Exercise aim
Copy the data below, swapping every "Helmut Ahr" for "H. Ahr" and leaving everything else as it is.
======== Supplied material
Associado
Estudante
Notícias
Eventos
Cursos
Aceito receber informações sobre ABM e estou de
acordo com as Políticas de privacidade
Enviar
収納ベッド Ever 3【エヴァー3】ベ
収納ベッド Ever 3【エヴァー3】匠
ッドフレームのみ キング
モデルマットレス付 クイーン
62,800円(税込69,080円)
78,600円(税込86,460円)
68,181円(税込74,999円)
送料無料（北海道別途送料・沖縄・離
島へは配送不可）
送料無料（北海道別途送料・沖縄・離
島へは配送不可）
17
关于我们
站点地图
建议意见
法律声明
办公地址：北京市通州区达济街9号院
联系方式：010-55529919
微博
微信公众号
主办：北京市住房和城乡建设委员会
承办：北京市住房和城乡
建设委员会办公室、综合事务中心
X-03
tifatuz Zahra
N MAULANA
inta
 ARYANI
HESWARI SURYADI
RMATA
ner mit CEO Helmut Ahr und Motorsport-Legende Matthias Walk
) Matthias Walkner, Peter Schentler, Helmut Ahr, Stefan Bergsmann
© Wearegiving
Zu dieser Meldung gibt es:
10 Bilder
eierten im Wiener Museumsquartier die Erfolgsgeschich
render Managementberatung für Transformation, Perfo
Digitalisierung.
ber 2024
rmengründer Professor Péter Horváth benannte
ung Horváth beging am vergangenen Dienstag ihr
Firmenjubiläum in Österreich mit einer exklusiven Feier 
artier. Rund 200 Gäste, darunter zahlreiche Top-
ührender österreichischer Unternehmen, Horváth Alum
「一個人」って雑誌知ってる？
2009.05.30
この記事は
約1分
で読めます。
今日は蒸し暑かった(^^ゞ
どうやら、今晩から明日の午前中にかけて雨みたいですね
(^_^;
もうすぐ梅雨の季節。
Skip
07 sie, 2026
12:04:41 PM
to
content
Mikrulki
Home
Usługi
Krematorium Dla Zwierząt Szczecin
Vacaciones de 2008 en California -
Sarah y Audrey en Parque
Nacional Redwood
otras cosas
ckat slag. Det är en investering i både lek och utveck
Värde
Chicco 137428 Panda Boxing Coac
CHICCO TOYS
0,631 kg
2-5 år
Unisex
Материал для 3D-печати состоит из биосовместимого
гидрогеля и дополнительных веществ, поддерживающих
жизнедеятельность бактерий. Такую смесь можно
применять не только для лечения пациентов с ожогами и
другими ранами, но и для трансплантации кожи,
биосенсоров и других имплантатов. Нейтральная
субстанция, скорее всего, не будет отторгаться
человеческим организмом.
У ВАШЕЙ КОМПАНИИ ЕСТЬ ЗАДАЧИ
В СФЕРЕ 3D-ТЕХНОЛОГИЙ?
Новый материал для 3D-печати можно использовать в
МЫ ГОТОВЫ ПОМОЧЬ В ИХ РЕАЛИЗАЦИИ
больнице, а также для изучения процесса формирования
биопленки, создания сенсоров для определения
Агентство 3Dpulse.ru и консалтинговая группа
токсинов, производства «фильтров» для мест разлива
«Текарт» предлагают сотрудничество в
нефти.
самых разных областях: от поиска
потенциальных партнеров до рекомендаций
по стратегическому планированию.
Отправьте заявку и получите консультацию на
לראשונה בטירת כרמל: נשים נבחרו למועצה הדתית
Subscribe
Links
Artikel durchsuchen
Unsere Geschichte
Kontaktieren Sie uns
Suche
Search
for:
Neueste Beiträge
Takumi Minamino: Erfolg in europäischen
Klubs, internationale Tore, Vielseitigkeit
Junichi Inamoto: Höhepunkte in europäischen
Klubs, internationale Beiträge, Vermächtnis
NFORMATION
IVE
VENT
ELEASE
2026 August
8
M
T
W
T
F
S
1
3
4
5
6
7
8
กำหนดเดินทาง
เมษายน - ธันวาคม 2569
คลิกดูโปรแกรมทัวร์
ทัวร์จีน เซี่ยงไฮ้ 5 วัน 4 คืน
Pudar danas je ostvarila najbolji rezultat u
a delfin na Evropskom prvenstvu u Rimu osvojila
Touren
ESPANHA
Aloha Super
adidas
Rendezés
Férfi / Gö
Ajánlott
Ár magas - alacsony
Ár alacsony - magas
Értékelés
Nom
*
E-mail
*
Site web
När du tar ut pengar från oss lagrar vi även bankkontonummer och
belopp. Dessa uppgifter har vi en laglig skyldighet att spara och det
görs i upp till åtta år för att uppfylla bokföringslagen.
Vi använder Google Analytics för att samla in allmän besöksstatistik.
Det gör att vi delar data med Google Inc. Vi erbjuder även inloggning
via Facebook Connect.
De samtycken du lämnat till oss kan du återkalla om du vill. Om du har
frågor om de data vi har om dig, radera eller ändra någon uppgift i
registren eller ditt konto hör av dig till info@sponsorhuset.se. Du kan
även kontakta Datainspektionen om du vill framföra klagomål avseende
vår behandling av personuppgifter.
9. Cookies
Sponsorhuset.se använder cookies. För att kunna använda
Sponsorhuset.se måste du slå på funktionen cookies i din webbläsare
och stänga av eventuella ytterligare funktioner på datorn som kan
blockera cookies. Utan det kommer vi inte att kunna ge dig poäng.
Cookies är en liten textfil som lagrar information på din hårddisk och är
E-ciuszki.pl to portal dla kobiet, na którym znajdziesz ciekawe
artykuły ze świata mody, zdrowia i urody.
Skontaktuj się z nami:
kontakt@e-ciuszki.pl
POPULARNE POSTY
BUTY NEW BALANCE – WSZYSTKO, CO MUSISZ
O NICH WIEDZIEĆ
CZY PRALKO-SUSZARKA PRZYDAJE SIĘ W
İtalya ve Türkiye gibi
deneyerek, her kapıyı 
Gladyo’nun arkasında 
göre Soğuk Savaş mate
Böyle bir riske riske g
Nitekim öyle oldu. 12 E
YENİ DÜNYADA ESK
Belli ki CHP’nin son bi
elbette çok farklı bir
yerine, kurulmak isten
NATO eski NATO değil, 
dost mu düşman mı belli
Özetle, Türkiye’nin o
================
Reply
Associado
Estudante
Notícias
Eventos
Cursos
Aceito receber informações sobre ABM e estou de
acordo com as Políticas de privacidade
Enviar
収納ベッド Ever 3【エヴァー3】ベ
収納ベッド Ever 3【エヴァー3】匠
ッドフレームのみ キング
モデルマットレス付 クイーン
62,800円(税込69,080円)
78,600円(税込86,460円)
68,181円(税込74,999円)
送料無料（北海道別途送料・沖縄・離
島へは配送不可）
送料無料（北海道別途送料・沖縄・離
島へは配送不可）
17
关于我们
站点地图
建议意见
法律声明
办公地址：北京市通州区达济街9号院
联系方式：010-55529919
微博
微信公众号
主办：北京市住房和城乡建设委员会
承办：北京市住房和城乡
建设委员会办公室、综合事务中心
X-03
tifatuz Zahra
N MAULANA
inta
 ARYANI
HESWARI SURYADI
RMATA
ner mit CEO H. Ahr und Motorsport-Legende Matthias Walk
) Matthias Walkner, Peter Schentler, H. Ahr, Stefan Bergsmann
© Wearegiving
Zu dieser Meldung gibt es:
10 Bilder
eierten im Wiener Museumsquartier die Erfolgsgeschich
render Managementberatung für Transformation, Perfo
Digitalisierung.
ber 2024
rmengründer Professor Péter Horváth benannte
ung Horváth beging am vergangenen Dienstag ihr
Firmenjubiläum in Österreich mit einer exklusiven Feier 
artier. Rund 200 Gäste, darunter zahlreiche Top-
ührender österreichischer Unternehmen, Horváth Alum
「一個人」って雑誌知ってる？
2009.05.30
この記事は
約1分
で読めます。
今日は蒸し暑かった(^^ゞ
どうやら、今晩から明日の午前中にかけて雨みたいですね
(^_^;
もうすぐ梅雨の季節。
Skip
07 sie, 2026
12:04:41 PM
to
content
Mikrulki
Home
Usługi
Krematorium Dla Zwierząt Szczecin
Vacaciones de 2008 en California -
Sarah y Audrey en Parque
Nacional Redwood
otras cosas
ckat slag. Det är en investering i både lek och utveck
Värde
Chicco 137428 Panda Boxing Coac
CHICCO TOYS
0,631 kg
2-5 år
Unisex
Материал для 3D-печати состоит из биосовместимого
гидрогеля и дополнительных веществ, поддерживающих
жизнедеятельность бактерий. Такую смесь можно
применять не только для лечения пациентов с ожогами и
другими ранами, но и для трансплантации кожи,
биосенсоров и других имплантатов. Нейтральная
субстанция, скорее всего, не будет отторгаться
человеческим организмом.
У ВАШЕЙ КОМПАНИИ ЕСТЬ ЗАДАЧИ
В СФЕРЕ 3D-ТЕХНОЛОГИЙ?
Новый материал для 3D-печати можно использовать в
МЫ ГОТОВЫ ПОМОЧЬ В ИХ РЕАЛИЗАЦИИ
больнице, а также для изучения процесса формирования
биопленки, создания сенсоров для определения
Агентство 3Dpulse.ru и консалтинговая группа
токсинов, производства «фильтров» для мест разлива
«Текарт» предлагают сотрудничество в
нефти.
самых разных областях: от поиска
потенциальных партнеров до рекомендаций
по стратегическому планированию.
Отправьте заявку и получите консультацию на
לראשונה בטירת כרמל: נשים נבחרו למועצה הדתית
Subscribe
Links
Artikel durchsuchen
Unsere Geschichte
Kontaktieren Sie uns
Suche
Search
for:
Neueste Beiträge
Takumi Minamino: Erfolg in europäischen
Klubs, internationale Tore, Vielseitigkeit
Junichi Inamoto: Höhepunkte in europäischen
Klubs, internationale Beiträge, Vermächtnis
NFORMATION
IVE
VENT
ELEASE
2026 August
8
M
T
W
T
F
S
1
3
4
5
6
7
8
กำหนดเดินทาง
เมษายน - ธันวาคม 2569
คลิกดูโปรแกรมทัวร์
ทัวร์จีน เซี่ยงไฮ้ 5 วัน 4 คืน
Pudar danas je ostvarila najbolji rezultat u
a delfin na Evropskom prvenstvu u Rimu osvojila
Touren
ESPANHA
Aloha Super
adidas
Rendezés
Férfi / Gö
Ajánlott
Ár magas - alacsony
Ár alacsony - magas
Értékelés
Nom
*
E-mail
*
Site web
När du tar ut pengar från oss lagrar vi även bankkontonummer och
belopp. Dessa uppgifter har vi en laglig skyldighet att spara och det
görs i upp till åtta år för att uppfylla bokföringslagen.
Vi använder Google Analytics för att samla in allmän besöksstatistik.
Det gör att vi delar data med Google Inc. Vi erbjuder även inloggning
via Facebook Connect.
De samtycken du lämnat till oss kan du återkalla om du vill. Om du har
frågor om de data vi har om dig, radera eller ändra någon uppgift i
registren eller ditt konto hör av dig till info@sponsorhuset.se. Du kan
även kontakta Datainspektionen om du vill framföra klagomål avseende
vår behandling av personuppgifter.
9. Cookies
Sponsorhuset.se använder cookies. För att kunna använda
Sponsorhuset.se måste du slå på funktionen cookies i din webbläsare
och stänga av eventuella ytterligare funktioner på datorn som kan
blockera cookies. Utan det kommer vi inte att kunna ge dig poäng.
Cookies är en liten textfil som lagrar information på din hårddisk och är
E-ciuszki.pl to portal dla kobiet, na którym znajdziesz ciekawe
artykuły ze świata mody, zdrowia i urody.
Skontaktuj się z nami:
kontakt@e-ciuszki.pl
POPULARNE POSTY
BUTY NEW BALANCE – WSZYSTKO, CO MUSISZ
O NICH WIEDZIEĆ
CZY PRALKO-SUSZARKA PRZYDAJE SIĘ W
İtalya ve Türkiye gibi
deneyerek, her kapıyı 
Gladyo’nun arkasında 
göre Soğuk Savaş mate
Böyle bir riske riske g
Nitekim öyle oldu. 12 E
YENİ DÜNYADA ESK
Belli ki CHP’nin son bi
elbette çok farklı bir
yerine, kurulmak isten
NATO eski NATO değil, 
dost mu düşman mı belli
Özetle, Türkiye’nin o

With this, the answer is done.